Lancaster Cohousing is recognised, UK-wide, as one of the most successful housing developments of its type, with member, Chris Coates, a board member of the UK Cohousing Network. Here, he explains how Lancaster began to fund its dreams – by asking for £5,000 per full member
WE hadn’t even begun negotiating on a plot of land when we issued a call for people to make a £5,000 interest-free loan to become a full member the group.
It came about because the bank, who we were talking to about financing the project, said they would take us more seriously if members had invested some of their own money. When we asked, How much? they suggested £5,000.
We had operated a fee of £25 for those who wanted to stay in touch with us and essentially attend meeting as observers, with no voting rights.
But when the five of us, mainly spearheading the project, decided to ‘go for it’, we knew we needed to source funds somehow.
It’s amazing how much more seriously a lender, such as a bank, will take you when you have something in the region of £80,000 in the kitty. It gave us a load of credibility.
Of course, we were sorry that not everyone who wanted to join us could, because they didn’t have easy access to £5,000, but we had to find a way of starting. I had personally thought it would be difficult to recruit, but it wasn’t.
We had chosen setting ourselves up as a company limited by guarantee because of its relative simplicity. Nobody raises an eyebrow if you are a company limited by guarantee. Not only would we have a serious amount of money at our disposal, but we operated to a legal structure that prospective lenders were well used to.
With each £5,000, there was the right to withdraw it, with immediate effect – minus some expenses to cover the likes of drawings by an architect. As it was, the interest on the amount we raised, when added to all the £25s we collected from annual subs, more than covered many of the costs we incurred, such as room booking.
On one occasion, we had someone deciding not to join us, but saying we could keep hold of their £5,000, to assist with cashflow, until such time as we felt able to pay him back.
And, of course, not everyone who gave us £5,000 stayed the course. Some folk had to move away, for jobs; others weren’t won over by the plot of land we eventually acquired; and I am sure there were others again who thought we were just plain daft, buying a derelict site during a recession (2009).
The five of us were all agreed we wanted to find land only in Lancaster. The land we did eventually acquire was by a stretch of river. It was what a freelance land agent, we had been working with, called a ‘distressed site’. It was a former industrial site, where the developer had gone bust and they were having to sell.
If a lender is only going to provide a mortgage to the value of 70 per cent of the land, then the gap has to be plugged somehow.
So, we secured the land, fairly confident the site would receive planning permission – but with no guarantees. The site had previously received planning permission, which had lapsed, so we had good reason to believe it would be granted again.
Planning permission was, thankfully, given, which was obviously a relief. And we financed the design and construction of the housing by a combination of a commercial development loan, from the Triodos Bank, and 30 per cent deposits from members on their house or flat (the £5,000 loans becoming part of the deposit).
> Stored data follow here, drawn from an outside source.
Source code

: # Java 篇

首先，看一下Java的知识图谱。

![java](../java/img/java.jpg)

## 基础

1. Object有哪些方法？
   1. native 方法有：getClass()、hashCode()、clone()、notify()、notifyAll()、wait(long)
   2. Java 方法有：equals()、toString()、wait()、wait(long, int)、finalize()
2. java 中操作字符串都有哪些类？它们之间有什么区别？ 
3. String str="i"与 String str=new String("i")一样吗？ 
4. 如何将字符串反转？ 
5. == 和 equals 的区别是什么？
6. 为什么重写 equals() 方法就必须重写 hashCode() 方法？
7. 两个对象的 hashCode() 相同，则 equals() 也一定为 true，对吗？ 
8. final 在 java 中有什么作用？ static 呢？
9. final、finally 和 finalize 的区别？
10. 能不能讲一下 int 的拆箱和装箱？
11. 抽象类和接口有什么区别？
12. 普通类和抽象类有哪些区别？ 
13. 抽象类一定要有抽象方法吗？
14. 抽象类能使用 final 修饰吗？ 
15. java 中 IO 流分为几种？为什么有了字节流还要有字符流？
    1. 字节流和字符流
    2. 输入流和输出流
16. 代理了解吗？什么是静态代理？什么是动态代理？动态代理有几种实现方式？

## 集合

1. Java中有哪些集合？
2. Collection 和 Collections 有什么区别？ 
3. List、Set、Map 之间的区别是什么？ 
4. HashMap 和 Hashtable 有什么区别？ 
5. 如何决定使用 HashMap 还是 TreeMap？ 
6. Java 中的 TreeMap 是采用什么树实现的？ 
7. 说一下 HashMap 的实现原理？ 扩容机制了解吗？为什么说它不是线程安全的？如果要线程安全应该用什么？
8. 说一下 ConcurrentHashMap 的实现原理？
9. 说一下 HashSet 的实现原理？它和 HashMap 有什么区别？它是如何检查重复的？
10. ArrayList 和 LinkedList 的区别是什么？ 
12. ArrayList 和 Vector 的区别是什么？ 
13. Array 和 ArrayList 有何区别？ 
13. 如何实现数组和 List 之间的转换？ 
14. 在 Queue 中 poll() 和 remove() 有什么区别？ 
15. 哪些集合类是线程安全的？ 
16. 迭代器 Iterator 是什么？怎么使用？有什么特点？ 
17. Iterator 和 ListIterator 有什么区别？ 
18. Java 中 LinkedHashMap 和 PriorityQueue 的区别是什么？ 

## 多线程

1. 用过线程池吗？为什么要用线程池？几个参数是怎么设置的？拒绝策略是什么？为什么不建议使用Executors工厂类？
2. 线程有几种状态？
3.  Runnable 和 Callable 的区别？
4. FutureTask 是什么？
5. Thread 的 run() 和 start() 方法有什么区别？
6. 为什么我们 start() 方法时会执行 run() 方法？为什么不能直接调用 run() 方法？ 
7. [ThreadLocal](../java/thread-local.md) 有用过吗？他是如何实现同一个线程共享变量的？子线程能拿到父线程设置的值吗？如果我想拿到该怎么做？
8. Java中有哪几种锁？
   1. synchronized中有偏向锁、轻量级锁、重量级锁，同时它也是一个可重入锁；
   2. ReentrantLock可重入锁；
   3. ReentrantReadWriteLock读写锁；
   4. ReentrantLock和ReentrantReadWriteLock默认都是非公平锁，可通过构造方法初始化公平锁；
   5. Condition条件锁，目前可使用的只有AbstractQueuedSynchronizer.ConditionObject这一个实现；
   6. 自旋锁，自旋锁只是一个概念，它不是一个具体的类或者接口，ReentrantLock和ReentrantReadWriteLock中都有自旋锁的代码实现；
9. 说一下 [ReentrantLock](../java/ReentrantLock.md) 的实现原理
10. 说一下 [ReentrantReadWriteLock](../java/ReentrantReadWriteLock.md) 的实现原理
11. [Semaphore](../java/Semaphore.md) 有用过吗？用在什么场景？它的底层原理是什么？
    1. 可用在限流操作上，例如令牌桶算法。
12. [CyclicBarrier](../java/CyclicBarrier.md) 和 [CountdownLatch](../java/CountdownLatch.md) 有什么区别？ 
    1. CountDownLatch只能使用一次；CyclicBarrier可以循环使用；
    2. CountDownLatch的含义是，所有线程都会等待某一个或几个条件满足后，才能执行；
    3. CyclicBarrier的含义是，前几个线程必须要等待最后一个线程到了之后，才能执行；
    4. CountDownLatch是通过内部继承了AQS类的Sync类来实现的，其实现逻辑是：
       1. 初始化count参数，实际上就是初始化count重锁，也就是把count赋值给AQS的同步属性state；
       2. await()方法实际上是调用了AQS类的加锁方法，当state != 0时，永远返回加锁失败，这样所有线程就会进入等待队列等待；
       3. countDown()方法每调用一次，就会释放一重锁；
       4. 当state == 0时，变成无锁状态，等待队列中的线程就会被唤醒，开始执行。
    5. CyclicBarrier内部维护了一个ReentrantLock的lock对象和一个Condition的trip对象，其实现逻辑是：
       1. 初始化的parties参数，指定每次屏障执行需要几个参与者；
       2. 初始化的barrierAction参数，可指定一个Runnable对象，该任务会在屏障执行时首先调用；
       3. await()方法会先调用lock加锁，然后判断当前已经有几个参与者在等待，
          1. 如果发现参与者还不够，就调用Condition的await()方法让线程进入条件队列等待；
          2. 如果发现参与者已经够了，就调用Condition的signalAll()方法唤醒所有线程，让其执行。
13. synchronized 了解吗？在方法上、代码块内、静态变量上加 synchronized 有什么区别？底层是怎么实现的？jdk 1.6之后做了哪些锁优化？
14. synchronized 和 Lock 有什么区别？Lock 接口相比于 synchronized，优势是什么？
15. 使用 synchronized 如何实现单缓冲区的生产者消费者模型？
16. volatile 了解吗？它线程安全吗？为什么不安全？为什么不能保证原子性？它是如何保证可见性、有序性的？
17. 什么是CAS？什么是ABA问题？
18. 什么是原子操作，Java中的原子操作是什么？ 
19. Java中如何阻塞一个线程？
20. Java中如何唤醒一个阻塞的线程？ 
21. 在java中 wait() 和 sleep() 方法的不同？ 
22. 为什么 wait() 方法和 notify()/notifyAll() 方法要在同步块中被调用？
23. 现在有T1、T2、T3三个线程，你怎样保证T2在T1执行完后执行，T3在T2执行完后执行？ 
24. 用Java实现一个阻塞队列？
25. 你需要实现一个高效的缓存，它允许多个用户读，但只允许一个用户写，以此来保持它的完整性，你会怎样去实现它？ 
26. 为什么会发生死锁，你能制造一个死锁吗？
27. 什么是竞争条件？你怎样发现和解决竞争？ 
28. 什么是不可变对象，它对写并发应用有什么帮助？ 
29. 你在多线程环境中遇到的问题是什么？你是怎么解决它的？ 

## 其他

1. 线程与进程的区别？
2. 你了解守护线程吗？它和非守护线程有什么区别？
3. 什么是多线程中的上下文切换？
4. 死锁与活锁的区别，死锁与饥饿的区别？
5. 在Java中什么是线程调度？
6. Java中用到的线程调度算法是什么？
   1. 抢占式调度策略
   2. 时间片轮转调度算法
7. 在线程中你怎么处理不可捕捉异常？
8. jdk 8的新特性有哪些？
We are now 60 adults in 38 houses.
We, the company limited by guarantee, built the properties and leased them on long-terms leases, for which people can get personal mortgages.
When it comes to someone wanting to move on, they have the opportunity to sell their lease on the open market. And we have found that, because of the essential attractiveness of where and how we live, that tends to result in the purchase price being a good bit higher than it might otherwise be – from which we take a 1.5 per cent ‘transfer fee’ on the uplift.
We operate a waiting list of ‘pre-approved members’ – about six, at present, each of course looking for their own preferred type of property.
It’s one-bedroom flats that we have found to have the highest turnover.
Our ‘pre-approved members’ are given a pretty much ‘warts-n-all’ preview of what they might be getting into. We make sure that, when they sign up, it’s with their eyes wide open. To become a pre-approved member, the applicant needs to have read, and agreed to (with a signature), our policies.
We have produced policy guidance advice for prospective cohousing groups, here.
When we didn’t have to physically distance, because of Coronavirus, prospective applicants were required to attend at least one group meeting, so we could get the measure of each other.
While some existing residents have had reservations about some applicants, we have never refused anyone. As it is, the terms of the lease dictate that, should we refuse the sale of a lease to someone, then we – as a community – must purchase, within six months, the lease ourselves.
That can focus the mind, wonderfully.
Chris Coates is a founding member of Lancaster Co-housing. He is a board member of UK Cohousing Network and co-author of an upcoming guide to cohousing: The UKCN Practical Guide to Cohousing.